Na globosfera da extrema direita mundial, é um popstar. Como mais de um analista notou, "ele parece mais interessado em ter sua imagem projetada para fora que em resolver os problemas do dia a dia dos argentinos".

Para um futuro indefinido, o governo acena com uma competição entre moedas, um mecanismo que todos entendem como uma forma não declarada de dolarização, mas com contornos por enquanto indefinidos. Não fica claro como evitaria um salto da cotação cambial, se houver livre flutuação.

Se Milei tiver sucesso em uma convertibilidade 2.0, seu partido não só ganhará as eleições de meio de mandato como ele provavelmente será reeleito. Entretanto, se o tempo passar, a inflação não se aproximar de um dígito anual e não houver a recuperação "em V" com a qual ele vem acenando, a fila de gente pronta para esperar por ele "na virada da esquina", no Congresso e no exterior, dará voltas no quarteirão.

Milei age como se estivesse condenado ao sucesso. Se estiver certo, seus inimigos políticos estarão liquidados. Se estiver errado, terá que comer vidro quando a maré política virar.

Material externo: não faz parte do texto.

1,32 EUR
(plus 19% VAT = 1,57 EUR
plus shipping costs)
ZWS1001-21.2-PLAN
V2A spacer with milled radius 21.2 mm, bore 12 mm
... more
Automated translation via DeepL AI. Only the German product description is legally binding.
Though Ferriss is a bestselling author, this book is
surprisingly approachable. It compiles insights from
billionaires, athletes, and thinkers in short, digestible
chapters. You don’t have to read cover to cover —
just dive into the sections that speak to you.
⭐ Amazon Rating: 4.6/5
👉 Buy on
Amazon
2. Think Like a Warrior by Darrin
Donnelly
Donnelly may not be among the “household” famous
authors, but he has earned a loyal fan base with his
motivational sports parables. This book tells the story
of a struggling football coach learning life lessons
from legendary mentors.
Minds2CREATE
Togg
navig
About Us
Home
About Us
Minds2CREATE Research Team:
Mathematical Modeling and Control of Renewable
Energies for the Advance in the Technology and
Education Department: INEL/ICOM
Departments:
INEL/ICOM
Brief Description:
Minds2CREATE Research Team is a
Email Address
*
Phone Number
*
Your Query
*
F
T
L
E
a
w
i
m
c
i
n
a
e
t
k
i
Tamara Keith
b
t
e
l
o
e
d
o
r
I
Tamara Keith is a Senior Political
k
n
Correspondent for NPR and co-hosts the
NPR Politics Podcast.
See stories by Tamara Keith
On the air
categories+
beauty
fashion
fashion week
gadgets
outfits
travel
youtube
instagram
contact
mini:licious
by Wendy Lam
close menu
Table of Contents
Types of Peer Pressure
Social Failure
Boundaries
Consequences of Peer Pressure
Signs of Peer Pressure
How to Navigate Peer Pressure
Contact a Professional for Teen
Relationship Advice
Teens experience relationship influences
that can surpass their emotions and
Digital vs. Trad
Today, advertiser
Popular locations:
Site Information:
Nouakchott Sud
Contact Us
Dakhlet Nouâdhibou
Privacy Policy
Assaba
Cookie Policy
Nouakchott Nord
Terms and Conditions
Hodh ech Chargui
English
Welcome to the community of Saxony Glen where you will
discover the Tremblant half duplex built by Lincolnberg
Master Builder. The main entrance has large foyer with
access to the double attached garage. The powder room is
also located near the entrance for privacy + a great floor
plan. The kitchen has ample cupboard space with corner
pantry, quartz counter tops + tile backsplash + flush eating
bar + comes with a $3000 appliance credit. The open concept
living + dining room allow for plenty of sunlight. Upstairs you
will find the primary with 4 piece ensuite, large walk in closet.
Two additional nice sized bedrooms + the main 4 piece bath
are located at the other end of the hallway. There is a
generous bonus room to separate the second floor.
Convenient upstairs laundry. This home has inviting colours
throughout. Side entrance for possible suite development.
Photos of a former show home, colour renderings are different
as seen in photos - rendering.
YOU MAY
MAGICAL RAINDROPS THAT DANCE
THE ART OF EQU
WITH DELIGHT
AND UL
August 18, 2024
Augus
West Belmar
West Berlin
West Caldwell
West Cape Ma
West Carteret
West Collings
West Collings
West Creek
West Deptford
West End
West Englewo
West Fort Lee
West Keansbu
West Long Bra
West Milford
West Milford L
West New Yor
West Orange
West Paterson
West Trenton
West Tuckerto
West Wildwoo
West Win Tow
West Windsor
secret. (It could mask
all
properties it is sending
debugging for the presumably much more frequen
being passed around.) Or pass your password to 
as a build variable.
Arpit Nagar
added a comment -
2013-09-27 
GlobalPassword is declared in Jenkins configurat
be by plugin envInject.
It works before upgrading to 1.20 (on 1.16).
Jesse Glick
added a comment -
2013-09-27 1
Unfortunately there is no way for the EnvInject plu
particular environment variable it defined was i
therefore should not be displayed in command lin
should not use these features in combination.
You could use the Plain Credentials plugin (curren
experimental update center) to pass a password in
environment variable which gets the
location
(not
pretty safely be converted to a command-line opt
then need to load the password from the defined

No Brasil, já vivemos a experiência de quem fazia política levando a plateia ao delírio ao xingar os outros. Não se revelou a melhor estratégia para vencer a eleição seguinte. Milei vai pelo mesmo caminho, com um detalhe: ele carece de um centrão para socorrê-lo, se e quando as pesquisas deixarem de lhe sorrir. Restará ver se, nesse caso, as "fuerzas del cielo" que ele tanto cita acorrerão em sua defesa.